À boleia das reivindicações da comunidade local – muito potenciadas pelo controverso projeto da escola do Bacelo – nem executivo nem oposição têm conseguido defender e discutir, com a profundidade que merece, a valorização do património imaterial de Tropeço. Um património que deveria ser um eixo de valorização deste território (muito esquecido), potenciando tradições locais e saberes específicos. Este processo tem tido uma conduta por parte dos vários intervenientes que chega mesmo a desmerecer a cultura e a memória popular da freguesia. Entre um dos eixos menorizados, por conveniência e/ou ignorância, está o ofício do linho – enraizado na freguesia. É essa memória que quero aqui defender, também como neto de uma das grandes entusiastas desta tradição: Maria Angelina de Pinho Reis (1924-2009).
Uma agradável publicação de 1943, intitulada “O Linho em Portugal”, disponível online no site da Biblioteca Nacional, revela a longa história do linho, anterior mesmo à fundação de Portugal. Refere a publicação que, em 1533, existia em Lamego uma feitoria real, sendo esta região (em conjunto com a região de Guimarães) um núcleo importantíssimo da indústria do linho e da seda – com, à data, mais de 2 000 tecedeiras (altura em que Portugal tinha aproximadamente 1,4 milhões de habitantes). Este facto poderá justificar a ligação de diversas freguesias arouquenses ao linho e em particular da freguesia de Tropeço – dado que esta freguesia foi, durante um longo período da sua história, parte do Couto de Lamego. Refere a mesma publicação que, posteriormente, por altura do reinado de Filipe III (1621-1640), Guimarães, “Coimbra, Tentúgal, Góis, Lafões, Arouca e Braga” tinham representação dominante na indústria nacional do linho. Posteriormente, o aparecimento da indústria do algodão toma o espaço do linho e, salvo “regiões mais afincadas à sua cultura, os linhares vão diminuindo de área”. Em 1940, de acordo com um Inquérito Nacional dirigido para esta publicação, existia cultura de linho em 13 freguesias de Arouca, sendo que essas culturas tinham importância relevante em duas freguesias (não especificadas).
Numa publicação um pouco mais recente, Tropeço é a única freguesia de Arouca referida no livro “Festas e Tradições Portuguesas”, Vol. VI (Ed. Círculo de Leitores), de 2002, como local onde ainda se semeia e tece o linho tradicionalmente. Fica também o registo das únicas artesãs de linho que conheço no concelho, as Dobalinho, são um polo importantíssimo na preservação e difusão deste importante saber local. Este saber, raramente valorizado, tem ecos em estudos e trabalhos relevantes, como o da artista plástica portuense Helena Cardoso, e mereceria maior projeção no muito que se vende do território arouquense (e que sei ter sido algo desmerecido pelo município após contacto de uma investigadora da área).

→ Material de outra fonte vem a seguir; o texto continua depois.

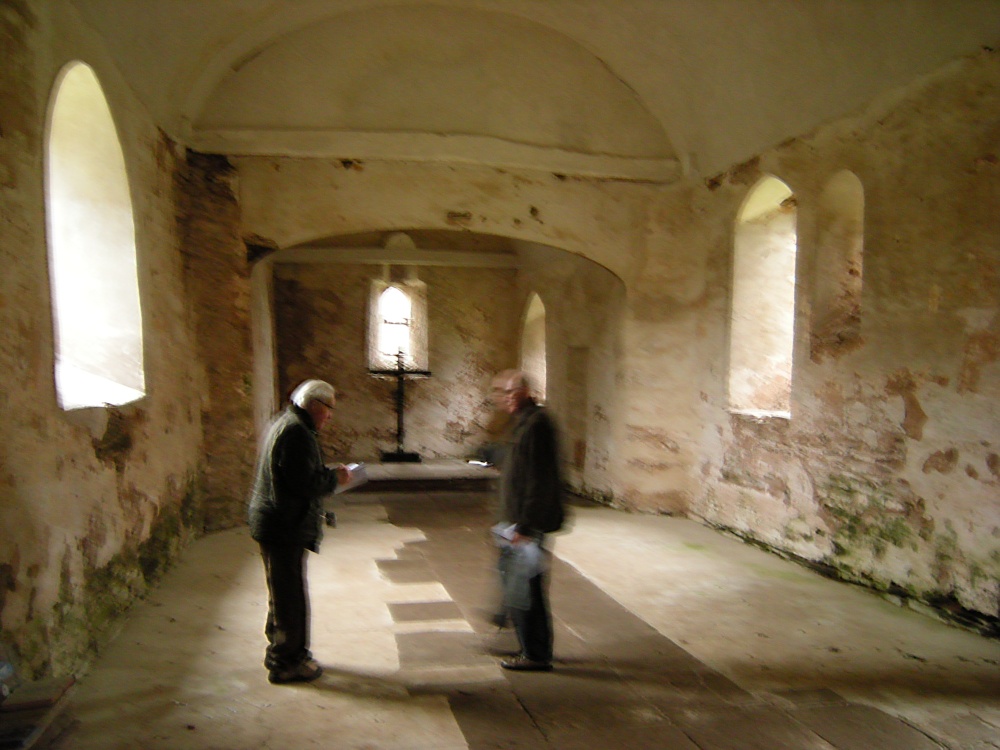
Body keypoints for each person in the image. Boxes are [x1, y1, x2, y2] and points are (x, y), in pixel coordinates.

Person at [247, 379, 352, 684]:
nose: (330, 417)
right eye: (329, 409)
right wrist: (336, 479)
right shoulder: (297, 432)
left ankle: (283, 652)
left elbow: (294, 473)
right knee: (289, 598)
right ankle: (286, 662)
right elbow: (305, 484)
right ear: (315, 405)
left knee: (282, 595)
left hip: (277, 522)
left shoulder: (287, 422)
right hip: (283, 526)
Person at [490, 370, 565, 672]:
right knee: (520, 587)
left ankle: (535, 654)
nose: (503, 399)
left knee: (527, 591)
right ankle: (530, 645)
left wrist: (525, 526)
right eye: (499, 393)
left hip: (526, 524)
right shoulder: (523, 422)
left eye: (508, 393)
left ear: (524, 392)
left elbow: (540, 479)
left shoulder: (537, 424)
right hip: (515, 521)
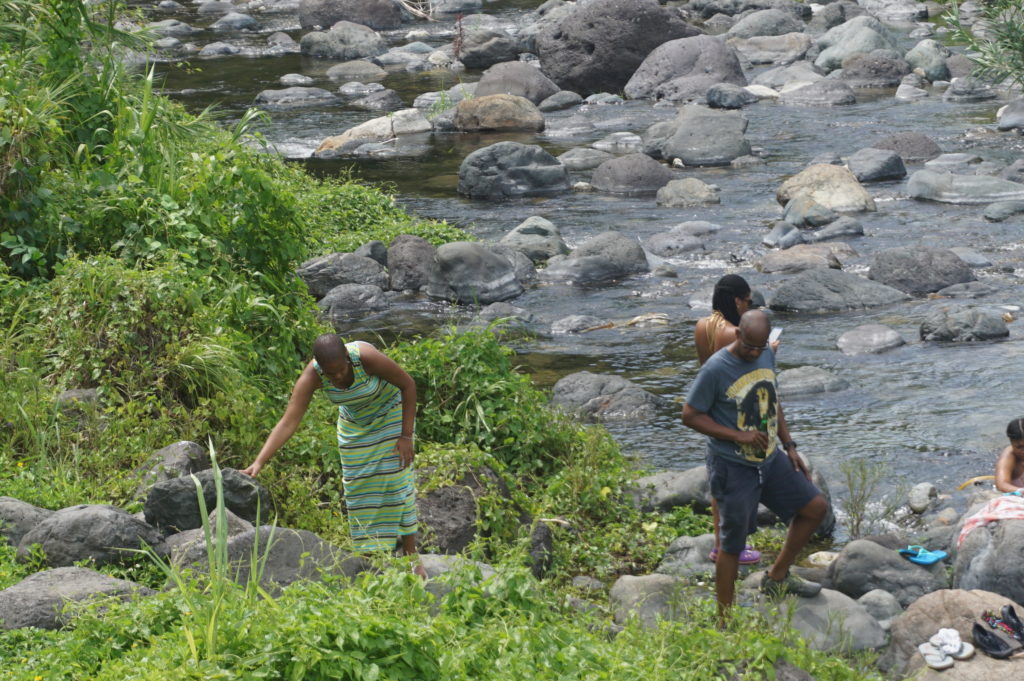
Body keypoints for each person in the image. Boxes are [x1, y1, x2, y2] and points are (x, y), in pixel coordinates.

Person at [682, 310, 827, 625]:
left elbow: (773, 400)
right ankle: (725, 619)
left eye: (759, 348)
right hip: (733, 465)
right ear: (737, 335)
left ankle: (777, 576)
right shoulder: (716, 369)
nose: (753, 353)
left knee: (815, 507)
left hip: (771, 457)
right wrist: (738, 434)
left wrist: (789, 446)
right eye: (749, 346)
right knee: (732, 544)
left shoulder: (765, 355)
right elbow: (690, 415)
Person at [242, 333, 426, 578]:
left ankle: (411, 554)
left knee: (396, 480)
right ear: (320, 368)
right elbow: (289, 421)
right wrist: (259, 461)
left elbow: (408, 385)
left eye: (340, 370)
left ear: (348, 359)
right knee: (357, 489)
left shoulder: (366, 358)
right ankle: (367, 559)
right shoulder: (312, 375)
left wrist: (406, 437)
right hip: (355, 426)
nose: (337, 377)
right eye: (330, 374)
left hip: (390, 413)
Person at [694, 275, 778, 566]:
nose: (749, 306)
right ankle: (732, 547)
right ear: (736, 301)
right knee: (735, 488)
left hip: (713, 410)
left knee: (718, 486)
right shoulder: (732, 333)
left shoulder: (703, 325)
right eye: (747, 301)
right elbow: (748, 361)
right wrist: (769, 350)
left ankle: (719, 545)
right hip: (735, 415)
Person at [995, 417, 1024, 494]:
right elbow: (1001, 485)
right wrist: (1021, 491)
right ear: (1011, 442)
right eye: (1019, 447)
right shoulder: (1008, 457)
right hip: (1015, 493)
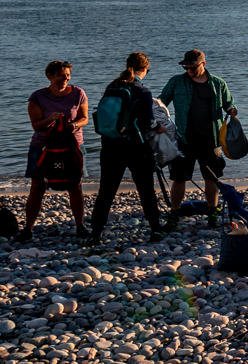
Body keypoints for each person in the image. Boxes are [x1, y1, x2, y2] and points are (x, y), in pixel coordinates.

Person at [89, 52, 163, 244]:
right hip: (136, 146)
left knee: (106, 190)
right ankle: (155, 230)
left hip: (110, 144)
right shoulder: (143, 91)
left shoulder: (111, 86)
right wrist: (159, 128)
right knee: (146, 189)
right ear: (145, 69)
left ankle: (95, 233)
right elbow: (148, 121)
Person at [160, 49, 238, 228]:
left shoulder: (218, 83)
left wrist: (231, 110)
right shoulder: (176, 82)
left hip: (211, 139)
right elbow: (161, 102)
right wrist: (160, 124)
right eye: (186, 67)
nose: (189, 71)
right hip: (183, 140)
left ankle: (212, 215)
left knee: (211, 178)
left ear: (203, 64)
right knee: (179, 178)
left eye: (192, 68)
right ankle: (174, 216)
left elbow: (228, 103)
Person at [21, 60, 89, 241]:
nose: (65, 78)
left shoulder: (78, 93)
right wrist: (50, 119)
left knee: (75, 186)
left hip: (72, 146)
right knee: (37, 188)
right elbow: (36, 126)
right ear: (49, 76)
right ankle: (27, 229)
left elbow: (84, 118)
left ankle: (80, 226)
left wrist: (73, 125)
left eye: (67, 75)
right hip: (43, 147)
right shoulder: (37, 97)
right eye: (60, 75)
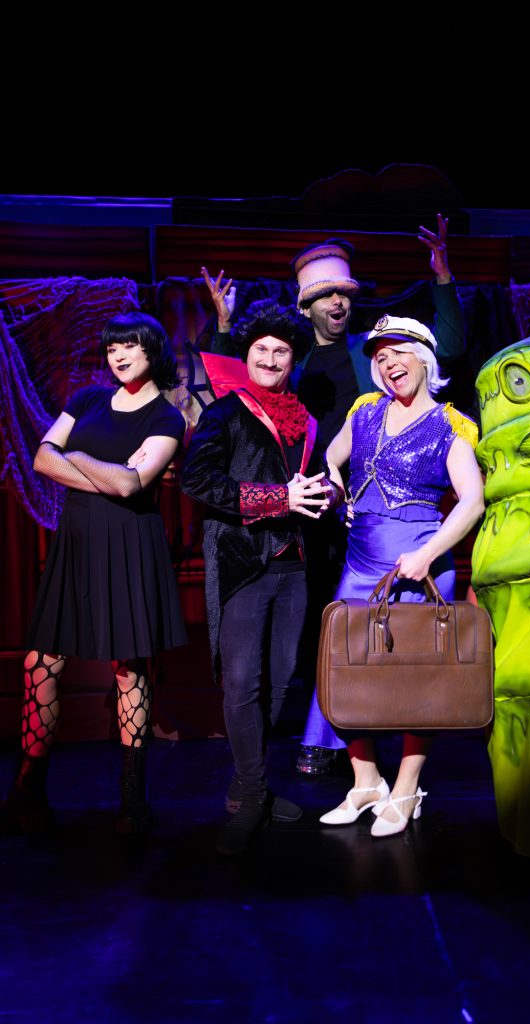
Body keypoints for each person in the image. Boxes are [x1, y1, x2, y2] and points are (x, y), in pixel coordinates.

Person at [201, 216, 468, 774]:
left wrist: (442, 277)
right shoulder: (289, 358)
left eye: (344, 293)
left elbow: (445, 349)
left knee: (372, 623)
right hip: (300, 503)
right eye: (325, 295)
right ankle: (326, 732)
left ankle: (361, 735)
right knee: (317, 624)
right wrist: (224, 327)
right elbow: (234, 385)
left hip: (366, 511)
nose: (338, 302)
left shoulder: (372, 354)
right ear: (306, 306)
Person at [0, 312, 187, 836]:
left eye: (129, 345)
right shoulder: (86, 400)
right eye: (111, 348)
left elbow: (130, 486)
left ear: (153, 350)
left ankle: (132, 797)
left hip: (128, 544)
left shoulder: (167, 417)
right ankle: (28, 791)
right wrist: (100, 468)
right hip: (77, 543)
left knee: (128, 669)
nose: (118, 355)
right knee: (40, 663)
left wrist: (76, 455)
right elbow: (42, 460)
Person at [180, 299, 342, 855]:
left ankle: (247, 787)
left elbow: (308, 483)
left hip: (295, 564)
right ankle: (252, 795)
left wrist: (326, 493)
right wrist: (277, 498)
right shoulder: (224, 413)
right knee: (243, 682)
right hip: (243, 561)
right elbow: (197, 481)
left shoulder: (305, 419)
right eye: (261, 350)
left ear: (293, 358)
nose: (271, 359)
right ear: (246, 356)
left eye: (281, 351)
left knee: (278, 683)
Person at [315, 314, 484, 836]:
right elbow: (331, 455)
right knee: (346, 671)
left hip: (417, 565)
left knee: (416, 680)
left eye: (398, 352)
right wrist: (336, 484)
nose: (388, 364)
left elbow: (472, 502)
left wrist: (428, 554)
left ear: (425, 359)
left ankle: (408, 787)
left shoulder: (452, 425)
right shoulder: (365, 411)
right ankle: (366, 781)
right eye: (380, 357)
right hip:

Restam factos, esclarecedores e contraditórios, que demonstram: 1. a centralidade e o saber da arte do linho, atestados pelos levantamentos etnográficos na freguesia, aquando da criação do museu municipal de Arouca; 2. a desvalorização (visível em diversas Assembleias Municipais) das intenções de diversos habitantes da freguesia em valorar a sua memória coletiva local; 3. a existência ali do único moinho de linho do concelho, procurado até por associações de municípios vizinhos.
Nota de rodapé: Talvez o último facto seja desconhecido, tanto do executivo como da oposição locais, dado que o lugar de Tropeço (com o mesmo nome da freguesia e uns 20 habitantes) tem sido tristemente ignorado. É um lugar sem comunicações decentes (a fibra ótica não chega apesar dos muitos avisos da população) e onde as bem divulgadas obras de proximidade ficaram ali, ironicamente próximas, a uns 400 metros. Resta a velha estrada, construída há 50 anos pelas pessoas do lugar, e a resiliência de quem (ainda) lá habita. A fixação de pessoas essa, fica-se nas palavras de ocasião. Talvez em setembro ou outubro se descubra o caminho para lá.